Il reste à signaler 4 autres mesures spécifiques qui ne concernent que la région Ile de France.

La première traite du logement.

Le conseil régional devra élaborer un schéma régional de l’habitat et de l’hébergement qui fixera notamment les objectifs globaux et leurs déclinaisons territoriales en matière de construction et de rénovation de logements.

La deuxième crée un Fonds de solidarité pour les départements d’Ile de France, de 60 millions d’euros, alimenté par des prélèvements sur les ressources des départements de la région, qui leur est ensuite redistribué. Bénéficient d’une attribution, les départements de la région dont l’indice calculé est supérieur à l’indice médian.

La troisième mesure concerne la coordination du STIF et de la SGP. Elle renforce la place du STIF qui veille à la cohérence des investissements, assure la maîtrise d’ouvrage de projets d’infrastructures, dans la limite des compétences reconnues à RFF et à la SGP. Le Stif est par ailleurs associé à l’élaboration des dossiers d’enquête publique, des documents de maîtrise d’ouvrage, et au processus d’acquisition des matériels, dans le cadre du GPE.
Pour terminer, les dernières mesures spécifiques à la région sont des dispositions relatives au site de La Défense. Je ne m’étendrais pas sur celles-ci du fait de leur grande spécificité et j’arrête là mon décryptage.

Pour finir,, qu’il me soit permis de soulever quelques questions.

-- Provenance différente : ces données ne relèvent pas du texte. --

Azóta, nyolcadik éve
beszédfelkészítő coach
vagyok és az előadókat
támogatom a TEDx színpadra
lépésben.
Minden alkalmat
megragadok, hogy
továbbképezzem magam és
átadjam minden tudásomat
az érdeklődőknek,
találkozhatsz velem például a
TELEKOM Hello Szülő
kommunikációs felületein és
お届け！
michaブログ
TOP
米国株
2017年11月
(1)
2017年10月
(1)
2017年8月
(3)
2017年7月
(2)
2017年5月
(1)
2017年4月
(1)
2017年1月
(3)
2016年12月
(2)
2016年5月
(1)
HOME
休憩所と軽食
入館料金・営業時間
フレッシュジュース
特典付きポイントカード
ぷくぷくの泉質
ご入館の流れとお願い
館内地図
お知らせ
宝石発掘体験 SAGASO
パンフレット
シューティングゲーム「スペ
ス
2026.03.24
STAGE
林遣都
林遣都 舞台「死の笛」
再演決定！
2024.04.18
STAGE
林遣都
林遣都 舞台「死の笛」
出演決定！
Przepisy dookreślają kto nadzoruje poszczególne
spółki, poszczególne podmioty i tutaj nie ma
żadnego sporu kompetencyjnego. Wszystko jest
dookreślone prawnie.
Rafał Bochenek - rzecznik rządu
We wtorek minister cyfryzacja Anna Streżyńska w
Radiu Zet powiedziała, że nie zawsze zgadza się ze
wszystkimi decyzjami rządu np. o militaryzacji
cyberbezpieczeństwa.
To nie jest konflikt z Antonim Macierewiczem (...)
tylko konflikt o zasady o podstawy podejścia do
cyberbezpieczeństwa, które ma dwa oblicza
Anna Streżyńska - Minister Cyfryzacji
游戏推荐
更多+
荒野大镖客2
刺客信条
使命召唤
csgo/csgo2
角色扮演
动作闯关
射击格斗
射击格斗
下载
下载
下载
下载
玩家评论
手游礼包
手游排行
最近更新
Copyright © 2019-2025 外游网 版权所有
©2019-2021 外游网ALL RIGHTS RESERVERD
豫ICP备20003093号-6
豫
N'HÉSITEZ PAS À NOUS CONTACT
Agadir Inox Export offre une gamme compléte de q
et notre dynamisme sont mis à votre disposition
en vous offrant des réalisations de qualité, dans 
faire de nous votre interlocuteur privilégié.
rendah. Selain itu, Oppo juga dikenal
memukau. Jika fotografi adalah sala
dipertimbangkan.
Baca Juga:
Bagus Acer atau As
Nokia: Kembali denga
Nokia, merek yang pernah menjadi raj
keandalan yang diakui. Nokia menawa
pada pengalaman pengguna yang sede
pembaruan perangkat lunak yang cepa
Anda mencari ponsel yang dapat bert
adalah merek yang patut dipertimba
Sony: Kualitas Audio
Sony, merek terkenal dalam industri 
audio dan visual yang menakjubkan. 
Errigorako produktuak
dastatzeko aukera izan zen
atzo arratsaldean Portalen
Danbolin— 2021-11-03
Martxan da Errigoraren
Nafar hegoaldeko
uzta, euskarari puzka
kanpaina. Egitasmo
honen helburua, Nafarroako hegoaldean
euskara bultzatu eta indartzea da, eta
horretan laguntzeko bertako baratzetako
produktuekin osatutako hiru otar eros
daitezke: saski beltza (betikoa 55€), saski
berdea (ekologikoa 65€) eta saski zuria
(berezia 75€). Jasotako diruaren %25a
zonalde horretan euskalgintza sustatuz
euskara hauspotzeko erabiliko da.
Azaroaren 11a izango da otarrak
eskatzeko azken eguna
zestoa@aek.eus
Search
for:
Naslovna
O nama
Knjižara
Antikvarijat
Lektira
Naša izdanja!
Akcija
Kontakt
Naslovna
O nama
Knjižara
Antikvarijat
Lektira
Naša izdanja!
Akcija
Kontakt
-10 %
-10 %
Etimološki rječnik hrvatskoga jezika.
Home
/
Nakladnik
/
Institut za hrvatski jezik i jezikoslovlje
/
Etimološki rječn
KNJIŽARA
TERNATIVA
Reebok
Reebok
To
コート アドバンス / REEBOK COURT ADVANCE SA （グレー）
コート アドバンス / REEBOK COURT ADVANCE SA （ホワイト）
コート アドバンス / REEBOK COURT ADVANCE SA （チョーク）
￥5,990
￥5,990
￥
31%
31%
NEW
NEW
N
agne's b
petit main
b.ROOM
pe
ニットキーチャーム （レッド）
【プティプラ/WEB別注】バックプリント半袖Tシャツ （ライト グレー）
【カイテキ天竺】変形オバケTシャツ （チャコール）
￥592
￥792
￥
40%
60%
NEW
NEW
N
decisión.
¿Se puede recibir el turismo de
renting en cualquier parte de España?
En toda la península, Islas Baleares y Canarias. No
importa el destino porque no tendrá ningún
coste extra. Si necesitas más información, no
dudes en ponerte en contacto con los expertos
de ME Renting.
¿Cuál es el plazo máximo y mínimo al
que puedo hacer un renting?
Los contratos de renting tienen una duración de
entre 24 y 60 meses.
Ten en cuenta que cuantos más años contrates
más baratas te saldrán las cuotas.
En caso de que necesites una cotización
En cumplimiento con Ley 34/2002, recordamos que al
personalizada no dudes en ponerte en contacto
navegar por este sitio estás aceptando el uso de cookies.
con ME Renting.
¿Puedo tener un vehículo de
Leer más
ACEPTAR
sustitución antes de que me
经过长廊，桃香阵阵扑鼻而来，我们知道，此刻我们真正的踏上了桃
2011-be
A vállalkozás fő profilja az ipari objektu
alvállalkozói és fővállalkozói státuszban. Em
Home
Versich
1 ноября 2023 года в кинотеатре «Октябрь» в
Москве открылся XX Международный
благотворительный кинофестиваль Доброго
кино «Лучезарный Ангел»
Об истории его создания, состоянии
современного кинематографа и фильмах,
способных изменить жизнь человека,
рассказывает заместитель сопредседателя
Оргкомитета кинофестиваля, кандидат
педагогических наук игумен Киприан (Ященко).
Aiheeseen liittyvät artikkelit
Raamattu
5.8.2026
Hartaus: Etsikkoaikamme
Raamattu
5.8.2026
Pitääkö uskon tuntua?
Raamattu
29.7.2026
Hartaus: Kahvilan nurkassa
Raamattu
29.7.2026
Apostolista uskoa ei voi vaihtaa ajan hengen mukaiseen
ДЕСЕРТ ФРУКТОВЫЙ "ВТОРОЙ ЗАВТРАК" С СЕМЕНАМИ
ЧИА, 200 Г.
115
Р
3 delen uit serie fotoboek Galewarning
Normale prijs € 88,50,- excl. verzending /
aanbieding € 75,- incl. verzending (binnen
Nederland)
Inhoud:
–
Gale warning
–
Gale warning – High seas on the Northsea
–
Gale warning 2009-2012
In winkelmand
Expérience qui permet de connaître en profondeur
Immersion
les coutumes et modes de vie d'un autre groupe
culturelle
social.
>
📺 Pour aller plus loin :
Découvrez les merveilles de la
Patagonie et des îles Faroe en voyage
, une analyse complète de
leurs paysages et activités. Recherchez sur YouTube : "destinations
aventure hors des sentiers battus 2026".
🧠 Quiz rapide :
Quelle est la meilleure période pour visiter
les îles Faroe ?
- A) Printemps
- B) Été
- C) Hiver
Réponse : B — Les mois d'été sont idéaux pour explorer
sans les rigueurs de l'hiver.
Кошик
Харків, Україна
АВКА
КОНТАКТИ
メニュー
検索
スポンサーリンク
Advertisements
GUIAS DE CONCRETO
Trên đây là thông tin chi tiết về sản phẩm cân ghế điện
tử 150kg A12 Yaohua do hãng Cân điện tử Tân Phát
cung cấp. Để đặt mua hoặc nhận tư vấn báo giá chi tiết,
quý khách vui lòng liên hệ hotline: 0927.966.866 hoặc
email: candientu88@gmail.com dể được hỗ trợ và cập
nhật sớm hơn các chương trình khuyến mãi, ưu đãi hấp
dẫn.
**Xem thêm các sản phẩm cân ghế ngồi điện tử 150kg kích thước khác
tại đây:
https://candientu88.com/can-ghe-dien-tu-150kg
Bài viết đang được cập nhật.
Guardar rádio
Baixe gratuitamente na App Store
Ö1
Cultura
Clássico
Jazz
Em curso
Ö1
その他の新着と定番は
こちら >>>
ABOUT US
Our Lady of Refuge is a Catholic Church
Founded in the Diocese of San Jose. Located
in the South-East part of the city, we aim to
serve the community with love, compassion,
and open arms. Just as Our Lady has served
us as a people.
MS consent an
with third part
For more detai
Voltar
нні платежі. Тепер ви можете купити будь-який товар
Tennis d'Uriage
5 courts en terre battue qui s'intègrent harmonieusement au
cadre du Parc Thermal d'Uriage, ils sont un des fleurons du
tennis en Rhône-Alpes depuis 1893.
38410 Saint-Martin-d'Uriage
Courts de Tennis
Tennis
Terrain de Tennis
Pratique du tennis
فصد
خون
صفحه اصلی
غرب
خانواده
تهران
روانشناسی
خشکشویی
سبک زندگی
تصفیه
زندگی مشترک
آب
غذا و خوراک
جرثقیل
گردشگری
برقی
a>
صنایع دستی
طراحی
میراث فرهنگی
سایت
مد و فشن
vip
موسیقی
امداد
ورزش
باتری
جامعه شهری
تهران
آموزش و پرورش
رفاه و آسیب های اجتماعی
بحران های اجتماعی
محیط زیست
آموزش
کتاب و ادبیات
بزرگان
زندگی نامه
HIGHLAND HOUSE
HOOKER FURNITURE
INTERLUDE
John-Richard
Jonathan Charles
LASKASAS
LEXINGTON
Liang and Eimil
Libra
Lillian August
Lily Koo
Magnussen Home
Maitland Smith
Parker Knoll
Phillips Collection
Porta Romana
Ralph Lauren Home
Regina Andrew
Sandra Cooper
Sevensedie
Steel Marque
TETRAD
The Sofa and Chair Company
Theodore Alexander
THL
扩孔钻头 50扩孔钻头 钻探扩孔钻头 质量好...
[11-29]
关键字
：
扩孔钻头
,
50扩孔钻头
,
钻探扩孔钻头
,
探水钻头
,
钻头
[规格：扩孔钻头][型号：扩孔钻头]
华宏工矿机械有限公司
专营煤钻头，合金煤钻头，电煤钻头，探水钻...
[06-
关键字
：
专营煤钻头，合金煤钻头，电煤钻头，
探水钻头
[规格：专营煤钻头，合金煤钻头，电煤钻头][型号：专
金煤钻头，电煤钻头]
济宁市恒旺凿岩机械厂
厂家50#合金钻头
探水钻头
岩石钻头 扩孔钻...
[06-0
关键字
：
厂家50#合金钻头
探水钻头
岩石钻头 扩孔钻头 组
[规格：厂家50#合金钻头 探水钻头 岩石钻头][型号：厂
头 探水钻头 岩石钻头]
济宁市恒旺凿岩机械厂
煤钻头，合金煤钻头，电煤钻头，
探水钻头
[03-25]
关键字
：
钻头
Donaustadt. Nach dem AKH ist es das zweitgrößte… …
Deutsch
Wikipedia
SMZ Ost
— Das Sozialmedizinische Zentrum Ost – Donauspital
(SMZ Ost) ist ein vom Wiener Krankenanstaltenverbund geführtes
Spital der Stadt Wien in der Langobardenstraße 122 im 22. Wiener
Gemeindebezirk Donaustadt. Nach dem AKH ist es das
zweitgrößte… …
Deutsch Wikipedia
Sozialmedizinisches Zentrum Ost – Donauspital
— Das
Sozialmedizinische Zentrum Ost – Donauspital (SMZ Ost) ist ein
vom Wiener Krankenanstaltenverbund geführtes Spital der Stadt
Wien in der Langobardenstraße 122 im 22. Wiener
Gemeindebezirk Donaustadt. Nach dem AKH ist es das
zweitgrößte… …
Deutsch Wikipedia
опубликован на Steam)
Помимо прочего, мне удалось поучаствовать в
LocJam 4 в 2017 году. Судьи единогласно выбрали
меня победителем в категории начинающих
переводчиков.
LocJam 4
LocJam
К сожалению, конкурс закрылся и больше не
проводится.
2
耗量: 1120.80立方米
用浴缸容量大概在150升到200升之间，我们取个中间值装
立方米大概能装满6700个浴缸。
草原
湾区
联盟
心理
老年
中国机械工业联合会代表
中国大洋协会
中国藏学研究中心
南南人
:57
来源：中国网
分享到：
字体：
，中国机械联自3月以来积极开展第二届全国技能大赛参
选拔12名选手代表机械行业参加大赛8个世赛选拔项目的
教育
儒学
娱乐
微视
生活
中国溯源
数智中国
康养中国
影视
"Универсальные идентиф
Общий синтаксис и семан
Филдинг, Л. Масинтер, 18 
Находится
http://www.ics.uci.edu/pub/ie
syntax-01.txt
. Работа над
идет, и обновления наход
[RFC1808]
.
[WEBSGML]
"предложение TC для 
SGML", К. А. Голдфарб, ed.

Si ces textes sont présentés comme des lois de décentralisation…la question de leur vrai nature me semble devoir être posée. En effet, il me semble que ce sont plutôt des textes qui concentrent les pouvoirs locaux au niveau régional et/ou métropolitain, suivant les lieux, et au niveau intercommunal.
Ils sont problématique au regard du principe constitutionnel de libre administration des collectivités territoriale.

Quant à leur autonomie financière et fiscale il n’y a rien qui remette en cause les mesures prises par les anciens gouvernements qui la réduisait.
Avec l’affirmation des principes de coordination des politiques publiques avec l’Etat, région par région et de répartition des compétences au sein du pacte de gouvernance propre à chaque région, ainsi qu’avec la proportionnalité dans l’application des normes, ce sont les principes d’unicité de la République et d’égalité des citoyens devant la loi qui me semble remis en cause.
Enfin avec le pacte de gouvernance et les chefs de file imposés, c’est le principe constitutionnel de non tutelle d’une collectivité territoriale sur une autre qui est pour le moins questionné.

Je n’en dirais pas plus ayant déjà été trop long.